__QUOTED TEXT__:
╔══

The "make random bcachefs code be a library function" stuff I looked
at, decided is senseless, and ended up meaning that I'm not pulling
this without a lot more explanation (and honestly, I don't think the
explanations would hold water).
That "stdio_redirect_printf()" and darray_char stuff is just
horrendous interfaces with no explanations. The interfaces are
disgusting.
Keep it in your own code where it belongs, don't try to make it some
generic library thing.
And if you *do* make it a library thing, it needs to be
(a) much more explained
(b) have much saner naming, and fewer disgusting and completely
nonsensical interfaces ("DARRAY()").
And no, finding one other filesystem to share this kind of code is not
sufficient to try to claim it's a sane interface and sane naming.
But the main dealbreaker is the insane math.
And dammit, we talked about the idiotic "mean and variance" garbage
long ago. It was wrong back then, it's *still* wrong.
You didn't explain why it couldn't use the *much* simpler MAD (median
absolute deviation) instead of using variance.
That bad decision directly results in that pointless use of overly
complex 128-bit math.
I called it insanely over-engineered back then, and as far as I can
tell, absolutely *NOTHING* has changed apart from some slight type
name details.

╚══

__WRITTEN EXERCISE 1__:
Repeat the passage of the bcachefs post that runs from "But the main" up to and including "of using variance.".
__WRITTEN EXERCISE 2__:
Translate this sentence from the bcachefs post into Spanish: "But the main dealbreaker is the insane math."
__WRITTEN EXERCISE 3__:
In the bcachefs post, which measure does the writer name as a much simpler alternative to variance?

(Data extracted from a collection)

╔══

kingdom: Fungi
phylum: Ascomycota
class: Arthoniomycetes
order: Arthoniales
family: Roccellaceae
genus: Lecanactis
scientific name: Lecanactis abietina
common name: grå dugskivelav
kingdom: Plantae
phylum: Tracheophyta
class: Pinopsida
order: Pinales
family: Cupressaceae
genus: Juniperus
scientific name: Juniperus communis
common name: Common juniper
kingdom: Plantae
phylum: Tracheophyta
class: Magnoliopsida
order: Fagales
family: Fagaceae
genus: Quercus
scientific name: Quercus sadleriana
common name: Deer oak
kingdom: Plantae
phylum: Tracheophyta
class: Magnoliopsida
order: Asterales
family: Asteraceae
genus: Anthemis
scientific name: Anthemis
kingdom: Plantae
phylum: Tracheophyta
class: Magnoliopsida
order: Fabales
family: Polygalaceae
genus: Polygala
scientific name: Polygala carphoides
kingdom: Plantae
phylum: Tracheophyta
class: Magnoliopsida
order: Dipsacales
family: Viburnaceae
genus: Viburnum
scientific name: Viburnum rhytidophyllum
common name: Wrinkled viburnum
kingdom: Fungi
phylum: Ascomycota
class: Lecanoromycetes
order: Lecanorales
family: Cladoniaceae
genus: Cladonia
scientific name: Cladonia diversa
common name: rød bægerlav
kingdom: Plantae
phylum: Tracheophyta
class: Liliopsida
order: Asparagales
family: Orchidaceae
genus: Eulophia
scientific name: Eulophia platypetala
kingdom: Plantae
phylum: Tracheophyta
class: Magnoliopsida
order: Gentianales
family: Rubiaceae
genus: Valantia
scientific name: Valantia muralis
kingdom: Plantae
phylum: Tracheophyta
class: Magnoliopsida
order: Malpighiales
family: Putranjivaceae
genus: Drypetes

╚══

__CORRECT ANSWER 1__:
But the main dealbreaker is the insane math.
And dammit, we talked about the idiotic "mean and variance" garbage
long ago. It was wrong back then, it's *still* wrong.
You didn't explain why it couldn't use the *much* simpler MAD (median
absolute deviation) instead of using variance.

__CORRECT ANSWER 2__:
Pero el principal motivo de rechazo son las matemáticas descabelladas.

__CORRECT ANSWER 3__:
MAD (median absolute deviation).